[ASSIGNMENT] Find and copy the lines in the records beneath this task that contain the word "Gameplay".

[DATASET RECORDS — start]

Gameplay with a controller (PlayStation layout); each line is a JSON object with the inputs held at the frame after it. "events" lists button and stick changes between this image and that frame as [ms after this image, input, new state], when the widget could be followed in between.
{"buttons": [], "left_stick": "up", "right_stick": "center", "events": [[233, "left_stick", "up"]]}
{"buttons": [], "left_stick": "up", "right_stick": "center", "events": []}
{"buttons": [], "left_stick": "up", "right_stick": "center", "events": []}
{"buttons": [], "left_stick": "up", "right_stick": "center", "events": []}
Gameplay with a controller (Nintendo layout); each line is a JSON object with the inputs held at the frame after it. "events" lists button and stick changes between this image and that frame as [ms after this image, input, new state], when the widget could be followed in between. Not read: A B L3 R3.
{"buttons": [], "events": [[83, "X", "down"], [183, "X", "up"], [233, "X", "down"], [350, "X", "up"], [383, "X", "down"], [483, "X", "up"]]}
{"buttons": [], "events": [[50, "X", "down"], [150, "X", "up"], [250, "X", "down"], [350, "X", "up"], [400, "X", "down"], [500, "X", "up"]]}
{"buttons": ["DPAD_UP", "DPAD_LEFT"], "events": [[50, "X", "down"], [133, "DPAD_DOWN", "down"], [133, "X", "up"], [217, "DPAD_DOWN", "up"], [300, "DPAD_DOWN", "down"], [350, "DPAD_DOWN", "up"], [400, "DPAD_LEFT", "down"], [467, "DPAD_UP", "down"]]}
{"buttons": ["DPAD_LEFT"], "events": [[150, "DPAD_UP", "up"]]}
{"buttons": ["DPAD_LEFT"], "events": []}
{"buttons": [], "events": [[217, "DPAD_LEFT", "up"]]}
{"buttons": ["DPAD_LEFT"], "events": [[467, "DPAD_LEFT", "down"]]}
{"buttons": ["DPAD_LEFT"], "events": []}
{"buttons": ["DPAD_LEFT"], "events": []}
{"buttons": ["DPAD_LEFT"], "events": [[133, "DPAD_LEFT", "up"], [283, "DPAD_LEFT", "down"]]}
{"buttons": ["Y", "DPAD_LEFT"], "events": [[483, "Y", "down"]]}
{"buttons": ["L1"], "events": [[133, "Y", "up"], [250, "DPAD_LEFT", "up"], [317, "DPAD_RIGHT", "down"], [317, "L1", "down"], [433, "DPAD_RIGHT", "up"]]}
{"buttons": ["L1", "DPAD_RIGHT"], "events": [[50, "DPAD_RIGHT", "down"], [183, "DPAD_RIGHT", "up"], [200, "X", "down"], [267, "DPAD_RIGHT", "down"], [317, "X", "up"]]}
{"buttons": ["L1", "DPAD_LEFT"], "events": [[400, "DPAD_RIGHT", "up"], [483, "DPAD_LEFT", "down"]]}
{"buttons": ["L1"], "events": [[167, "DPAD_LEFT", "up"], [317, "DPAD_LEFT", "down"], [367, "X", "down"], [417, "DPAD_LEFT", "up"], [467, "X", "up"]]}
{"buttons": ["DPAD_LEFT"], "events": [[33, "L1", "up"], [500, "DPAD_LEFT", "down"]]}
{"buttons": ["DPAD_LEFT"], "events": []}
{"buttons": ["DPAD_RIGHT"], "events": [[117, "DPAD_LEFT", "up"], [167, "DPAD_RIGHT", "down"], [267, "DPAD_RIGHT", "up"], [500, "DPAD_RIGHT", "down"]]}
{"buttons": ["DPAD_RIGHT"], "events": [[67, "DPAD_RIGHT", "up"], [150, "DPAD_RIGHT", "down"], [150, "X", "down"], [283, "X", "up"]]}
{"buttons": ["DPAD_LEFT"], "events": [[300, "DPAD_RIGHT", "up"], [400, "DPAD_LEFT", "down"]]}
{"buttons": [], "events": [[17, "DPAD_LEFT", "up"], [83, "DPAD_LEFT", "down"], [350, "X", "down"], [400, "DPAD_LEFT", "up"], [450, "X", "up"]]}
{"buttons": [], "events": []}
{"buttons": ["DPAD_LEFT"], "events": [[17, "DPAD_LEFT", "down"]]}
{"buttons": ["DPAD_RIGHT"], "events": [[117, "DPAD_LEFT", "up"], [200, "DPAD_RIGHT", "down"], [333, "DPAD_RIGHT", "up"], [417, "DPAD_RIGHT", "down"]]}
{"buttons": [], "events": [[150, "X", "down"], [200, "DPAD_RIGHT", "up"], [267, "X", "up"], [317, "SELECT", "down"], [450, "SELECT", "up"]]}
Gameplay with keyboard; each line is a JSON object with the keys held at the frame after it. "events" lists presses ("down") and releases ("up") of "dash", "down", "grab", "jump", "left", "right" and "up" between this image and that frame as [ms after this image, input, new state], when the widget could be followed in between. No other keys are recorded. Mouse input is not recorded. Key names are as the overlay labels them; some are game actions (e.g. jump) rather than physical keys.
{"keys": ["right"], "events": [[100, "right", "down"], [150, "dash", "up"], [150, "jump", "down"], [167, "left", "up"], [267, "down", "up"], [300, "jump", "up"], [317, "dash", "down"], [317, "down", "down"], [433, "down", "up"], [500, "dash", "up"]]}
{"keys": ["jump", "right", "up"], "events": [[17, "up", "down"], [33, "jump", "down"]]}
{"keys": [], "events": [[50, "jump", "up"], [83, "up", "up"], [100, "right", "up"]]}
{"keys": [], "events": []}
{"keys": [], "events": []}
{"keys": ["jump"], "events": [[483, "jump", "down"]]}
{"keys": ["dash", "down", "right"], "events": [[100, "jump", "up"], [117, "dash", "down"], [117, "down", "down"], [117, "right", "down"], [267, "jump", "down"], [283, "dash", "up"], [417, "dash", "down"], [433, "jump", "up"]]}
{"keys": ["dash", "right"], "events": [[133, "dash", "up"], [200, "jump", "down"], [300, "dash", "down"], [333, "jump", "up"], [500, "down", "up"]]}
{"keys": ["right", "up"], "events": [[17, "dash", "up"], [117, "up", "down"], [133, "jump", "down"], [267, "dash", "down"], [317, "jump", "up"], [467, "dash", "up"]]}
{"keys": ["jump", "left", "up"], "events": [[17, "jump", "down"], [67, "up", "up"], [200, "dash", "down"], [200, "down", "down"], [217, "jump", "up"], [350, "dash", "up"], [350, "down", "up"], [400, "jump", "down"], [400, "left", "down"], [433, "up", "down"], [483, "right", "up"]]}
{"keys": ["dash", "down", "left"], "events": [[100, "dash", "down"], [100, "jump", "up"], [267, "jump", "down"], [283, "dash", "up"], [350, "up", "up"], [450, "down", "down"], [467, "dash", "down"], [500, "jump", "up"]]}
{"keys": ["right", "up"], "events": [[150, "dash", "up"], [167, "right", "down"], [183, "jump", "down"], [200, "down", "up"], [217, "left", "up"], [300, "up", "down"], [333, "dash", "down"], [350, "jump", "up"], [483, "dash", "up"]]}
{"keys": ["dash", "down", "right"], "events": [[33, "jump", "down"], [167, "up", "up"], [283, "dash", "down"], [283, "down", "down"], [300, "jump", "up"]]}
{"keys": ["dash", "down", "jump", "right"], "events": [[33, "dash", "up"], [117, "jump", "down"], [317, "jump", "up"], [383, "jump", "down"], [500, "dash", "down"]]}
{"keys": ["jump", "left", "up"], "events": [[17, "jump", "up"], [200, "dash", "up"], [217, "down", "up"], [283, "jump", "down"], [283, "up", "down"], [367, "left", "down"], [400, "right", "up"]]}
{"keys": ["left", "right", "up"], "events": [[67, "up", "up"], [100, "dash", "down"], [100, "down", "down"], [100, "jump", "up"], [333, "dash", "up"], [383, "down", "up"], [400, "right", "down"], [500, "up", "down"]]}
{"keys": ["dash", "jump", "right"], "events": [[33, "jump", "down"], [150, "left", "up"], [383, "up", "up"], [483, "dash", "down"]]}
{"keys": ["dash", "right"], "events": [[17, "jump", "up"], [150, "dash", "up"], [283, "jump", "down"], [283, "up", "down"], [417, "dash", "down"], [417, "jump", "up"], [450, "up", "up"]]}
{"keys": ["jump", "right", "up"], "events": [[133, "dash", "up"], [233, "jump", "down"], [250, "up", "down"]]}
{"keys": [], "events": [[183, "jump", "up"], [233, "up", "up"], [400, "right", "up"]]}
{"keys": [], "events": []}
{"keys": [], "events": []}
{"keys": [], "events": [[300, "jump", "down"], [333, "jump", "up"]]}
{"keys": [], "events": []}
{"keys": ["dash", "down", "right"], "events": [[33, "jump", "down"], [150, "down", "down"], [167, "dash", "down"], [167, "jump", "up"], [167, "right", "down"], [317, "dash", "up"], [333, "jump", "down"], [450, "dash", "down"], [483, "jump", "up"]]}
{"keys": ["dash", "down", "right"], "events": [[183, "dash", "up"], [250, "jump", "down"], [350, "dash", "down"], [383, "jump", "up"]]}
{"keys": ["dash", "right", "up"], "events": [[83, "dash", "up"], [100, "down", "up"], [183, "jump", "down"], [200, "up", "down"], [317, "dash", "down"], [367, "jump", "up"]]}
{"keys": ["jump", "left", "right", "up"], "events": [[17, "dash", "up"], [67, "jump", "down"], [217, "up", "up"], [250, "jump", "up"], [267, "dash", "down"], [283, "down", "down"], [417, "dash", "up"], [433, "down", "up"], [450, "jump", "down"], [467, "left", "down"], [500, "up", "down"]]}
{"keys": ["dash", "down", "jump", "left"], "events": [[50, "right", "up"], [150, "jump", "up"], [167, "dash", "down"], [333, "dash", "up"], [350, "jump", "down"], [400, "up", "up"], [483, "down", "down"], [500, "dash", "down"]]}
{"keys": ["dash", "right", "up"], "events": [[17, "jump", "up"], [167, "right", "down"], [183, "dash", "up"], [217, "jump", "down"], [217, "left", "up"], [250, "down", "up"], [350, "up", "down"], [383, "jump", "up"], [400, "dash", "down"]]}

[DATASET RECORDS — finish]

[EXERCISE RESPONSE]
Gameplay with a controller (PlayStation layout); each line is a JSON object with the inputs held at the frame after it. "events" lists button and stick changes between this image and that frame as [ms after this image, input, new state], when the widget could be followed in between.
Gameplay with a controller (Nintendo layout); each line is a JSON object with the inputs held at the frame after it. "events" lists button and stick changes between this image and that frame as [ms after this image, input, new state], when the widget could be followed in between. Not read: A B L3 R3.
Gameplay with keyboard; each line is a JSON object with the keys held at the frame after it. "events" lists presses ("down") and releases ("up") of "dash", "down", "grab", "jump", "left", "right" and "up" between this image and that frame as [ms after this image, input, new state], when the widget could be followed in between. No other keys are recorded. Mouse input is not recorded. Key names are as the overlay labels them; some are game actions (e.g. jump) rather than physical keys.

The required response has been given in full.